Charles Grassley, Chairman of the Senate Finance Committee, said this week that he is drafting his own version of a tax bill to replace America's banned export subsidy system, which he claims will contain big tax cuts for US manufacturers and exporters.

The Iowa Republican is currently piecing together a bill that is expected to use the $50 billion freed up by the repeal of the Extraterritorial Income Exclusion Act over the coming decade to provide tax cuts for many US corporations. It is also anticipated that the bill will contain some amendments to international taxation law, although it is thought that any additional costs arising from these changes will be offset by the closure of tax loopholes and other revenue raising measures.

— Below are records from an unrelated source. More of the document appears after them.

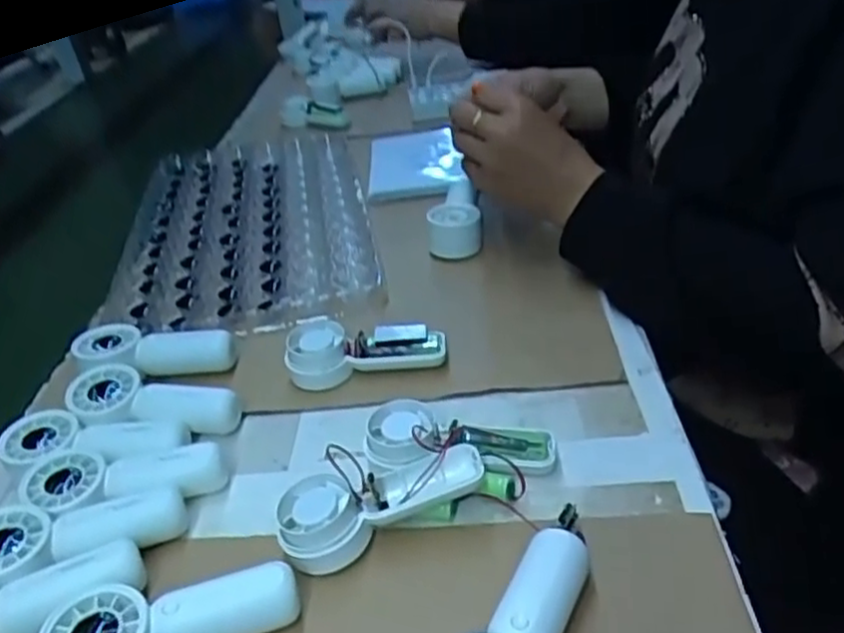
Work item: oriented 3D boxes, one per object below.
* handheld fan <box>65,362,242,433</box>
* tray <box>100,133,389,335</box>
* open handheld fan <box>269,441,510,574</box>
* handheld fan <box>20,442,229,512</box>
[{"bbox_3d":[-0.179,0.060,0.476,0.112,0.029,0.046,3,35,15],"label":"handheld fan"},{"bbox_3d":[-0.175,-0.099,0.726,0.230,0.017,0.396,-11,34,-5],"label":"tray"},{"bbox_3d":[-0.016,0.098,0.391,0.121,0.032,0.044,-17,35,-14],"label":"open handheld fan"},{"bbox_3d":[-0.175,0.099,0.424,0.110,0.024,0.048,-8,34,-1],"label":"handheld fan"}]

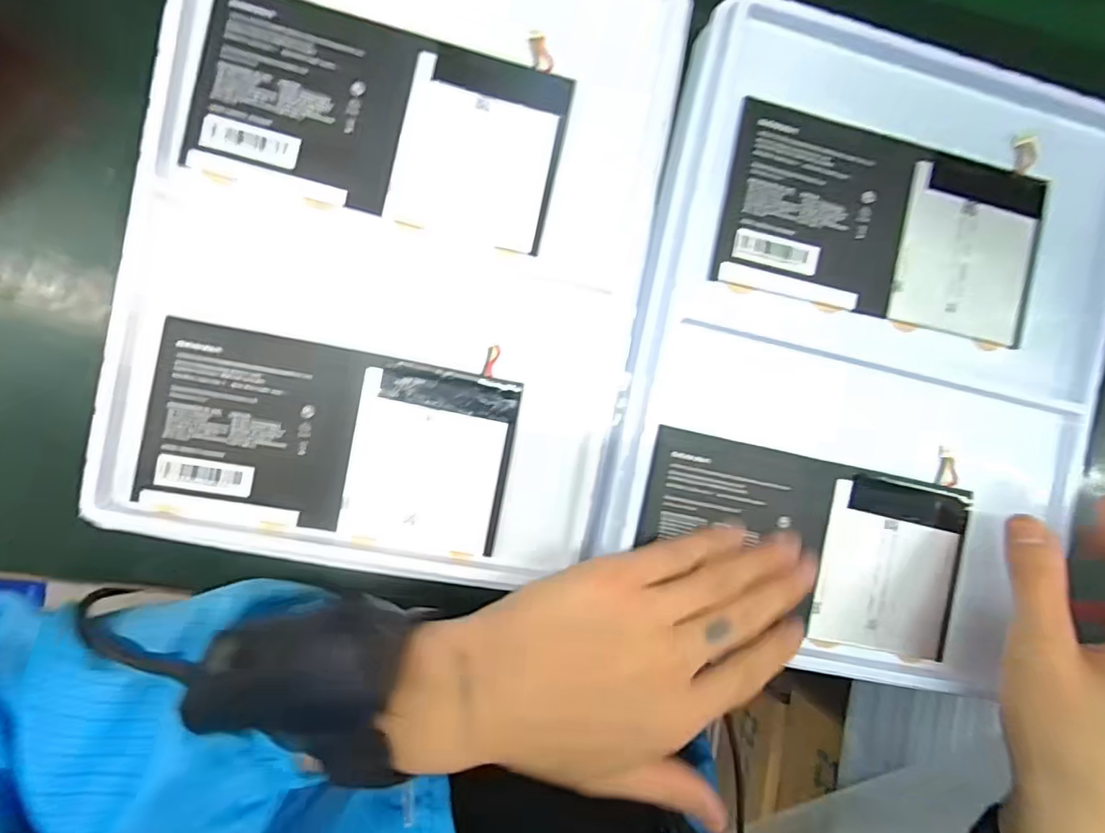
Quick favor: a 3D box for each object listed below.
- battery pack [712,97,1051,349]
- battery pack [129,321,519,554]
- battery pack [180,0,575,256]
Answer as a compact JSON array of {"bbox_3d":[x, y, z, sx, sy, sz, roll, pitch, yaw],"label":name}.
[{"bbox_3d":[0.174,-0.097,0.287,0.171,0.007,0.093,10,89,-8],"label":"battery pack"},{"bbox_3d":[-0.108,0.012,0.277,0.172,0.006,0.090,11,89,-8],"label":"battery pack"},{"bbox_3d":[-0.083,-0.147,0.275,0.172,0.006,0.091,13,88,-8],"label":"battery pack"}]

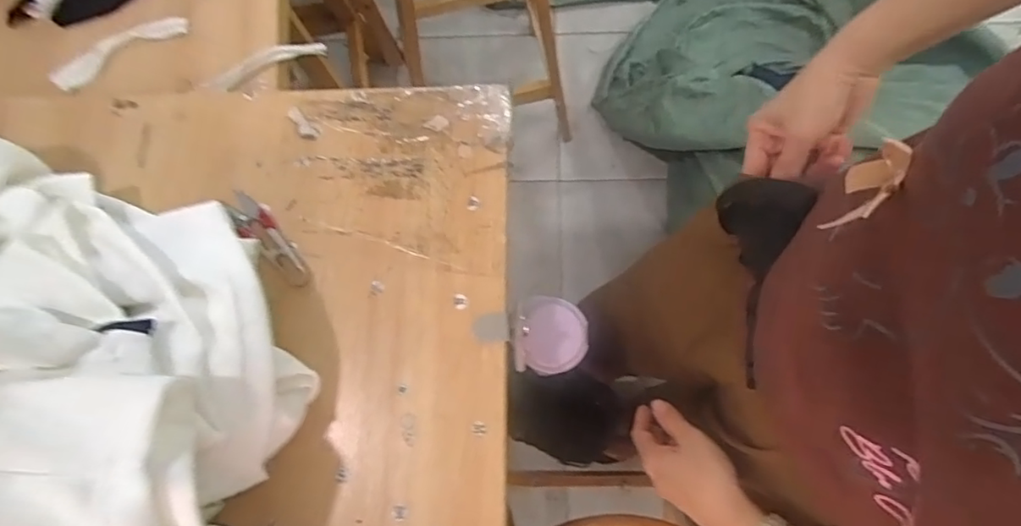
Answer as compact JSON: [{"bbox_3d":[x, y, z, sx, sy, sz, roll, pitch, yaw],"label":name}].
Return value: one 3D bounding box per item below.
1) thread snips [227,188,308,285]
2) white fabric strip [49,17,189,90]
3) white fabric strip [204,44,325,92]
[{"bbox_3d":[-0.195,-0.020,0.449,0.025,0.010,0.099,-42,77,-9],"label":"thread snips"},{"bbox_3d":[-0.386,-0.211,0.557,0.136,0.007,0.029,-30,75,-7],"label":"white fabric strip"},{"bbox_3d":[-0.234,-0.199,0.554,0.120,0.027,0.016,-36,75,-31],"label":"white fabric strip"}]

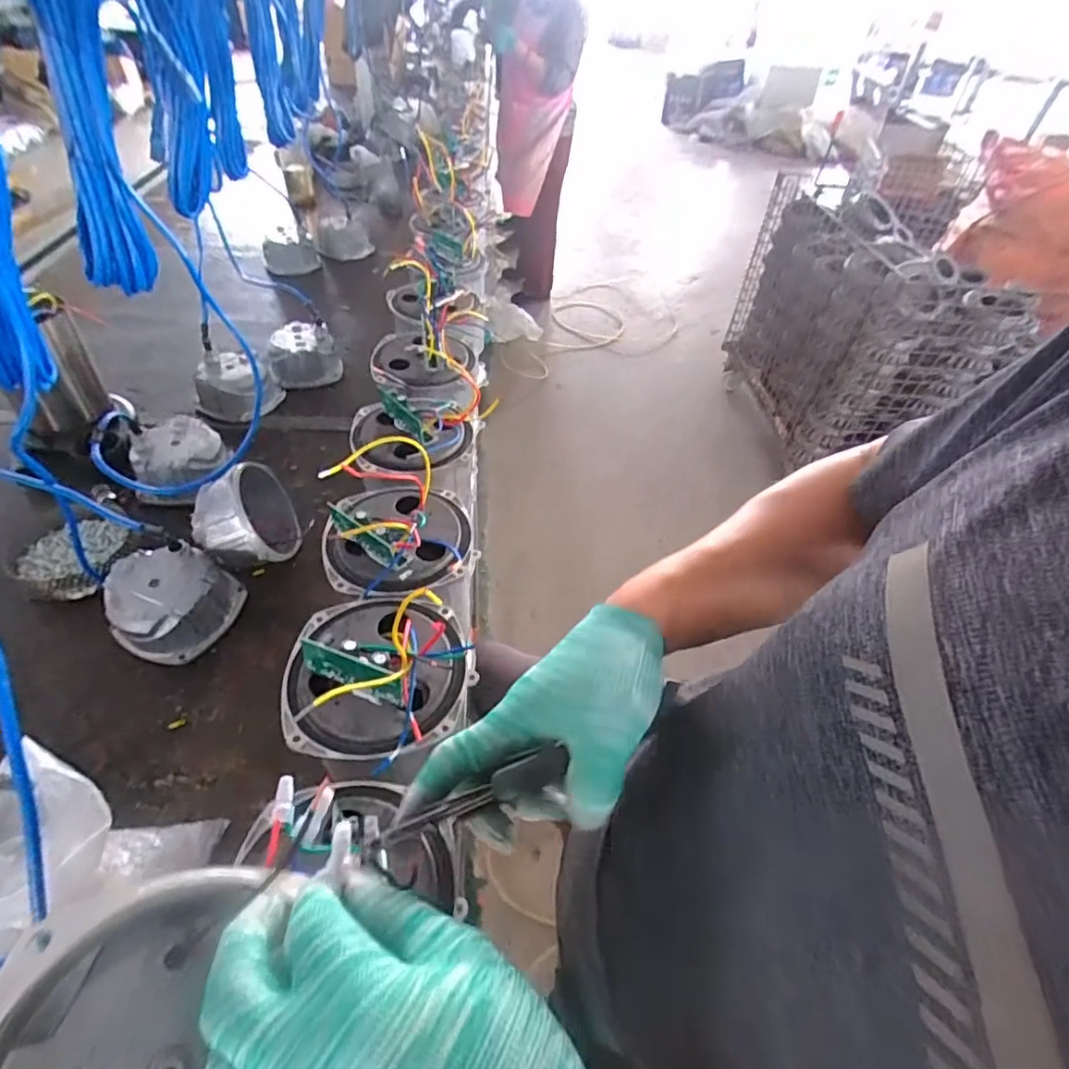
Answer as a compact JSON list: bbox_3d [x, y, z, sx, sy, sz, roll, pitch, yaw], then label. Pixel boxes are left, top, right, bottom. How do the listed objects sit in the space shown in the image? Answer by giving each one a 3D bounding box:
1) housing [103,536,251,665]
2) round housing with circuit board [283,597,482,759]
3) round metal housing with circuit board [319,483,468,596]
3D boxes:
[{"bbox_3d":[-0.429,0.084,0.678,0.131,0.085,0.116,-6,48,-11],"label":"housing"},{"bbox_3d":[-0.114,0.088,0.407,0.135,0.061,0.137,3,47,-3],"label":"round housing with circuit board"},{"bbox_3d":[-0.124,-0.012,0.511,0.132,0.050,0.137,3,47,-3],"label":"round metal housing with circuit board"}]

Grassley's bill will be cast into the fray alongside two other competing proposals from House Ways and Means Committee Chairman Bill Thomas and Representatives Phil Crane (R - Ill), Charles Rangel (D - NY) and Dan Manzullo (R - Ill). The Thomas bill has the support of 35 CEOs from major US exporting companies, but would cost an additional $130 billion over ten years. The other bill, however, would cut corporate tax to 31.5% and would be effectively revenue neutral.

Meanwhile, Senator Olympia J. Snowe (R - Maine) has written to Grassley reminding him not to forget about America's small firms, and has urged the Senate Finance Committee Chairman to include provisions for so-called 'S-class' businesses within his forthcoming bill.

"While an across-the-board rate cut for domestic taxable corporations that manufacture goods in this country is an appropriate step, it does little for the small firms and exporters that are struggling to compete in a global economy," Snowe said told US Newswire. "It simply is imperative that this legislation provides them with tax relief comparable to C-corporations."